● Your goal
Copies of all lines that contain "Monitor" are needed; take them from the data below.

Entries taken from a collection
Content starts
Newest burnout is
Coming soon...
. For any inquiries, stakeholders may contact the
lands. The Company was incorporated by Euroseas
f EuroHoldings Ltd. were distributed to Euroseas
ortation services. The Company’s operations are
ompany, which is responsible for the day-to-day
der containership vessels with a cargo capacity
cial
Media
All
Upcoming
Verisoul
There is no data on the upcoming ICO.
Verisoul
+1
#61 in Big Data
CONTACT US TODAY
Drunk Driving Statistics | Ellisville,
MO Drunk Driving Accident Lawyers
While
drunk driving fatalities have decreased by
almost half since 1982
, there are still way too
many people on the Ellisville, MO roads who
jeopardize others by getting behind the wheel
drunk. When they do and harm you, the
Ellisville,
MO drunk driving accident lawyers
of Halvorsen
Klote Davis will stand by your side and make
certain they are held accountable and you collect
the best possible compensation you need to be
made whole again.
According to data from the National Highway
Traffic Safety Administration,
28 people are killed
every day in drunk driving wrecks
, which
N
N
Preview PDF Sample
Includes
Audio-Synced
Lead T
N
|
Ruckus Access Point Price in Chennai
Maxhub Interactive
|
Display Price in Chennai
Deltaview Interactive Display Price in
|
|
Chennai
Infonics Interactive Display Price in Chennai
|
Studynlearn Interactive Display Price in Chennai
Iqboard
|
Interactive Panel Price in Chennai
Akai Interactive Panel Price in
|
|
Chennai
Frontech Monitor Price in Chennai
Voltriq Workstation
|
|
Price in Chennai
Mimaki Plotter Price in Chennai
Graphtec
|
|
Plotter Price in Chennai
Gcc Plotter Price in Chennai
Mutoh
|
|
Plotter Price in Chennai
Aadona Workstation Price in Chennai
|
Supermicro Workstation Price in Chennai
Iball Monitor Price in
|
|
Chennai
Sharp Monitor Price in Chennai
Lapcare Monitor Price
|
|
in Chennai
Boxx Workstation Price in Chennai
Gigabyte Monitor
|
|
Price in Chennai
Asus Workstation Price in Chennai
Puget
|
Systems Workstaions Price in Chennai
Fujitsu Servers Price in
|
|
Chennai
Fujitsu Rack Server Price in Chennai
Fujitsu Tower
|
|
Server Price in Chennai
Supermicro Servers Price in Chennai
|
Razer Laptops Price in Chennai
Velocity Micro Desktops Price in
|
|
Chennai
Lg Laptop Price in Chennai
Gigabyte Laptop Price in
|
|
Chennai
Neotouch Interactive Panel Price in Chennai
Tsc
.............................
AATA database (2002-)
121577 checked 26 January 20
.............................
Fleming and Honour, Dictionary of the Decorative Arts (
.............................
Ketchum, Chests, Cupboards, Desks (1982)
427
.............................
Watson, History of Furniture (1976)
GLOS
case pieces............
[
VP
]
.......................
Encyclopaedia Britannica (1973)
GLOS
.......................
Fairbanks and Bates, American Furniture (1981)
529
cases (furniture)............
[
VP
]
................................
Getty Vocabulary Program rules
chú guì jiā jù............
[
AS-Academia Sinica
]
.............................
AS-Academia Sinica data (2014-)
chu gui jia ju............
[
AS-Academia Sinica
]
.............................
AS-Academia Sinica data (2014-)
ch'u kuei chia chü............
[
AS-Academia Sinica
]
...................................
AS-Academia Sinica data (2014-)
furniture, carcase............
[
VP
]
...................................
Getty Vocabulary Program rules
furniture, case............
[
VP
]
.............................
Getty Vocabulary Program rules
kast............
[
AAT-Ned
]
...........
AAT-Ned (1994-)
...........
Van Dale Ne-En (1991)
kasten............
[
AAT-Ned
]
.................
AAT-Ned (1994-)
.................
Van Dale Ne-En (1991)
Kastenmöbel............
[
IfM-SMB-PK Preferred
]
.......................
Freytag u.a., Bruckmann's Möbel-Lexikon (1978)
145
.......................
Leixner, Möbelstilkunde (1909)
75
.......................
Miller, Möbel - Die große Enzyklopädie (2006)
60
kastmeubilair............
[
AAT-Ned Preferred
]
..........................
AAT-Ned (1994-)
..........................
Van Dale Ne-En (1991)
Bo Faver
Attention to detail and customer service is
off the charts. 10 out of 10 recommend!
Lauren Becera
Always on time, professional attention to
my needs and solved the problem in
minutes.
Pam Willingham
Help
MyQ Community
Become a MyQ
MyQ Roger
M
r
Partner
Content ends
● Exercise answer
Frontech Monitor Price in Chennai
Iball Monitor Price in
Sharp Monitor Price in Chennai
Lapcare Monitor Price
Gigabyte Monitor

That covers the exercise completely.